The former is called the hanging wall and the latter the foot wall. In a more simple way, it can be stated that the fault covers the footwall and lies beneath the hanging wall or in other words, the part above the fault plane is known as the hanging-block and the one below it is the foot wall.

(vii) Up-thrown and down-thrown side

Of the two blocks lying on either side of the fault plane, one appears to have been shifted

downwards in comparison with the other the former is there­fore known as the ‘down thrown side and the latter ‘upthrown side’.

(viii) Throw and heave

The throw of a fault is the vertical component of the apparent displacement of a bed measured along the direction of dip of the fault. Similarly, the horizontal component of the apparent displacement is known as heave or gape.

(ix) Stratigraphic throw

If the same bed occurs twice because of faulting, the perpendicular distance between them measured along a vertical section, at right angles to the strike of the fault is known as stratigraphic throw.

(x) Net-slip is the total displacement due to a fault.

Types of Faults

Faults are classified mainly geometrically or genetically. The geomet­ric classification of faults is strictly based on the attitude of the faults. The major bases of geometric classification are as follows :

(a) Rake of the net-slip (Strike-slip, Dipslip, Diagonal-slip faults).

(b) Attitude of the fault, relative to the attitude of the adjacent rocks (Strike fault, Dip fault, Diagonal fault, Bedding fault, Longitudi­nal and Transverse faults)

(c) Pattern of faults (Parallel, Step, Arcuate, Radial, Enechelon faults).

(d) Angle at which the fault dips (High-angle and Low-angle faults).

(e) Apparent movement on the fault (Normal fault, Reverse fault).

In so far as the genetic classification of faults is concerned, it is assumed that displacements are caused by some stresses. Three types of principal stresses have been assumed, of these two are horizontal and the third one is vertical and due to gravity alone.

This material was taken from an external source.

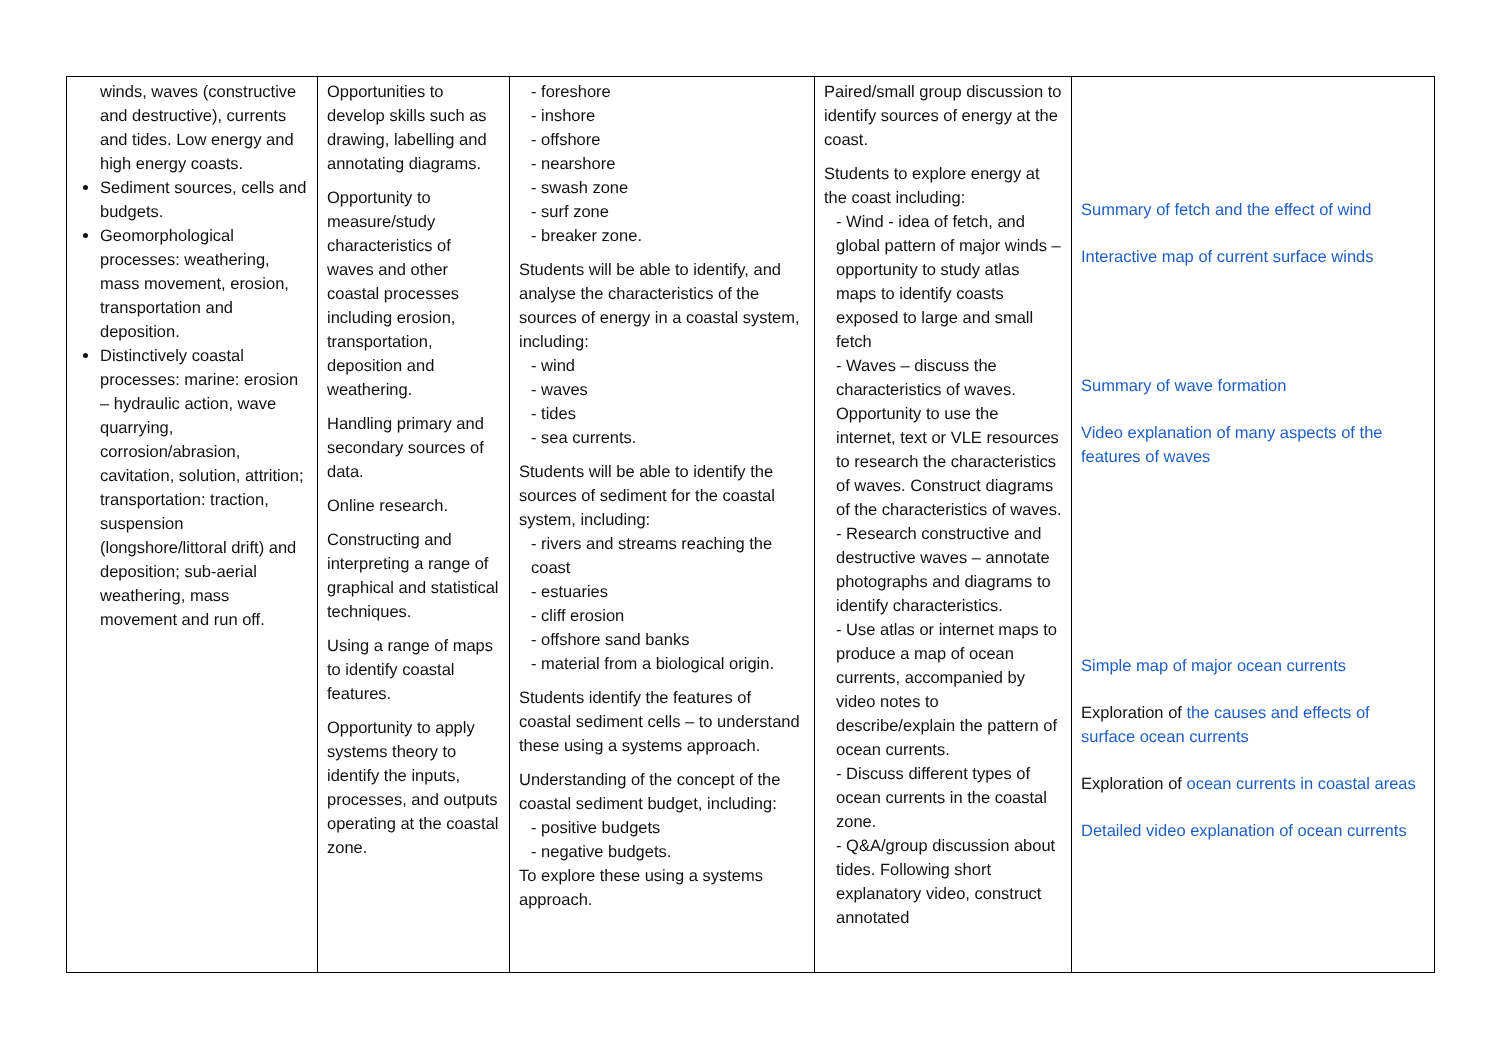| winds, waves (constructive and destructive), currents and tides. Low energy and high energy coasts. Sediment sources, cells and budgets. Geomorphological processes: weathering, mass movement, erosion, transportation and deposition. Distinctively coastal processes: marine: erosion – hydraulic action, wave quarrying, corrosion/abrasion, cavitation, solution, attrition; transportation: traction, suspension (longshore/littoral drift) and deposition; sub-aerial weathering, mass movement and run off. | Opportunities to develop skills such as drawing, labelling and annotating diagrams. Opportunity to measure/study characteristics of waves and other coastal processes including erosion, transportation, deposition and weathering. Handling primary and secondary sources of data. Online research. Constructing and interpreting a range of graphical and statistical techniques. Using a range of maps to identify coastal features. Opportunity to apply systems theory to identify the inputs, processes, and outputs operating at the coastal zone. | - foreshore - inshore - offshore - nearshore - swash zone - surf zone - breaker zone. Students will be able to identify, and analyse the characteristics of the sources of energy in a coastal system, including: - wind - waves - tides - sea currents. Students will be able to identify the sources of sediment for the coastal system, including: - rivers and streams reaching the coast - estuaries - cliff erosion - offshore sand banks - material from a biological origin. Students identify the features of coastal sediment cells – to understand these using a systems approach. Understanding of the concept of the coastal sediment budget, including: - positive budgets - negative budgets. To explore these using a systems approach. | Paired/small group discussion to identify sources of energy at the coast. Students to explore energy at the coast including: - Wind - idea of fetch, and global pattern of major winds – opportunity to study atlas maps to identify coasts exposed to large and small fetch - Waves – discuss the characteristics of waves. Opportunity to use the internet, text or VLE resources to research the characteristics of waves. Construct diagrams of the characteristics of waves. - Research constructive and destructive waves – annotate photographs and diagrams to identify characteristics. - Use atlas or internet maps to produce a map of ocean currents, accompanied by video notes to describe/explain the pattern of ocean currents. - Discuss different types of ocean currents in the coastal zone. - Q&A/group discussion about tides. Following short explanatory video, construct annotated | Summary of fetch and the effect of wind Interactive map of current surface winds Summary of wave formation Video explanation of many aspects of the features of waves Simple map of major ocean currents Exploration of the causes and effects of surface ocean currents Exploration of ocean currents in coastal areas Detailed video explanation of ocean currents |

The variety of faults depends on the orientation of the three principal stresss, three sets of conditions in which all the stresses are compressional may arise; ac­cordingly three types of faults originate viz. Normal faults, Thrust faults and Transcurrent fault.

Normal Faults :

In these faults, the maximum stress is vertical, and both the mean as well as the minimum stress is horizontal. In such cases, the hanging wall has moved relatively downwards and the fault plane dips toward the downthrown side when the plane of the fault is vertical, the fault is called vertical-fault.

The normal faults are also known as gravity or ‘tensional faults. To this category belong the Horsts, Grabens, Dip-slip faults, Antithetic and Synthetic faults, Parallel, Bedding, Step-faults, etc.

Thrust Faults :

In these faults, the maximum as well as the mean stress are horizontal and the minimum stress is vertical. In such cases, the hanging wall moves relatively over the footwall. where the dip of such faults is more than 45°, they are known as Reverse faults.

In other words, the low angle reverse faults are known as thrust-faults. This type of fault is regarded as a shear deformation under the conditions of compression of the earth’s crust .Nappes, Imbricate or Schuppen structures, etc. belong to this category of faults.

Strike Slip Faults :

These are the faults, where the maximum and minimum stress are horizontal and the mean stress is vertical. In such cases, the displacement remains essentially parallel to the strike of the fault.

These are also known as transcurrrent, transform, wrench or tear- faults. In case of tear faults the strike of the fault is transverse to the strike of the country rock but the displacement is along the strike of the fault plane.

But, in case the strike of the fault plane is parallel to the strike of the adjacent rocks and the displacement is along the strike of the fault plane, it is known as a rift fault.